"<" and ">" within text nodes from Larry Watanabe on 1999-04-16 (www-dom@w3.org from April to June 1999)

From: Larry Watanabe <LWatanab@JetForm.com>
Date: Fri, 16 Apr 1999 09:23:16 -0400
To: www-dom@w3.org
Message-ID: <111CF63B7D2ED211830000805F65A2FFAD874A@OTTMAIL2>

Text nodes cannot contain  arbitrary text; in particular "<" and ">" will
cause SAX parse errors when the node is read back in. It is possible to
enclose this text withn a CDATA spection, but then there is the equivalent
problem with the CDATA terminator. In addition, CDATA may be undesirable for
other reasons (e.g. external requirements).

These characters can be encoded as "&lt" and "&gt", which also requires that
"&" be encoded as "&amp". However, this seems like a) an ad hoc solution,
and b) something which has probably already been solved. 

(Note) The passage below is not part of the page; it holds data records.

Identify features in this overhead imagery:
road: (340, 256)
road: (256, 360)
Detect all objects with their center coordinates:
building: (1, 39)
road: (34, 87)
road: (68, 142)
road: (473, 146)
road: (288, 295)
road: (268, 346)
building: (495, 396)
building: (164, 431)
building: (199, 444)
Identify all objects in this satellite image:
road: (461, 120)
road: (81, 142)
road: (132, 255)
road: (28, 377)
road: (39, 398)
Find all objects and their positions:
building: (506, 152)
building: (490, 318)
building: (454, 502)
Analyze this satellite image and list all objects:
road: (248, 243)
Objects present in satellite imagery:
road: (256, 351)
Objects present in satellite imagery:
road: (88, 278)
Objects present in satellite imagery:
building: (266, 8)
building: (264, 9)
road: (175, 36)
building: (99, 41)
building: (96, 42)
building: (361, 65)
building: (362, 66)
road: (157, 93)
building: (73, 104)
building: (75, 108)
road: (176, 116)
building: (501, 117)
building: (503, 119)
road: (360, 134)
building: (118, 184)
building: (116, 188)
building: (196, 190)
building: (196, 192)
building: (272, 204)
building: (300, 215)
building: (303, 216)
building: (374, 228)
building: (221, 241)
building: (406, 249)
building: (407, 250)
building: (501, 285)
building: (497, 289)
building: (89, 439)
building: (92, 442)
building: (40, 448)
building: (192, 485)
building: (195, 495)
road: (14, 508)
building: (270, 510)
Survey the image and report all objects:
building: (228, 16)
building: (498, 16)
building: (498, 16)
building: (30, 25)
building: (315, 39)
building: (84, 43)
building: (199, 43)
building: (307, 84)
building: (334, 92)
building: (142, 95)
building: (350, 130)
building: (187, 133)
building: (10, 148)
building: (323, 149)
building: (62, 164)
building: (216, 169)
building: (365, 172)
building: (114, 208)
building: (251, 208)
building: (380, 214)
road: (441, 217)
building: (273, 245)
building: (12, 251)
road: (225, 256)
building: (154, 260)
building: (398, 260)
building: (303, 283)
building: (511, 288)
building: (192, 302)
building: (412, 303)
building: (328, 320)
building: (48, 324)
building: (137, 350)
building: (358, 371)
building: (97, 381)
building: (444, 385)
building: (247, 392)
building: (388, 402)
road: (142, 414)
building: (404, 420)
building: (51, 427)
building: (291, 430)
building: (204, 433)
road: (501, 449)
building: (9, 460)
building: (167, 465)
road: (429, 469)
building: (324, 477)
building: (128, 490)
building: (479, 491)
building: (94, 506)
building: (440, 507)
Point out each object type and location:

Q: Does anyone know of a general encoding routine for encoding the text
within a Text node that 

	a) preserves information; the same text read in by a SAX parser will
be converted to the correct characters without the use of a special decoding
routine?
	b) handles all other cases besides "<" and ">" if there are any?

Thank you.

-Larry Watanabe  lwatanab@jetform.com

Received on Friday, 16 April 1999 09:31:16 UTC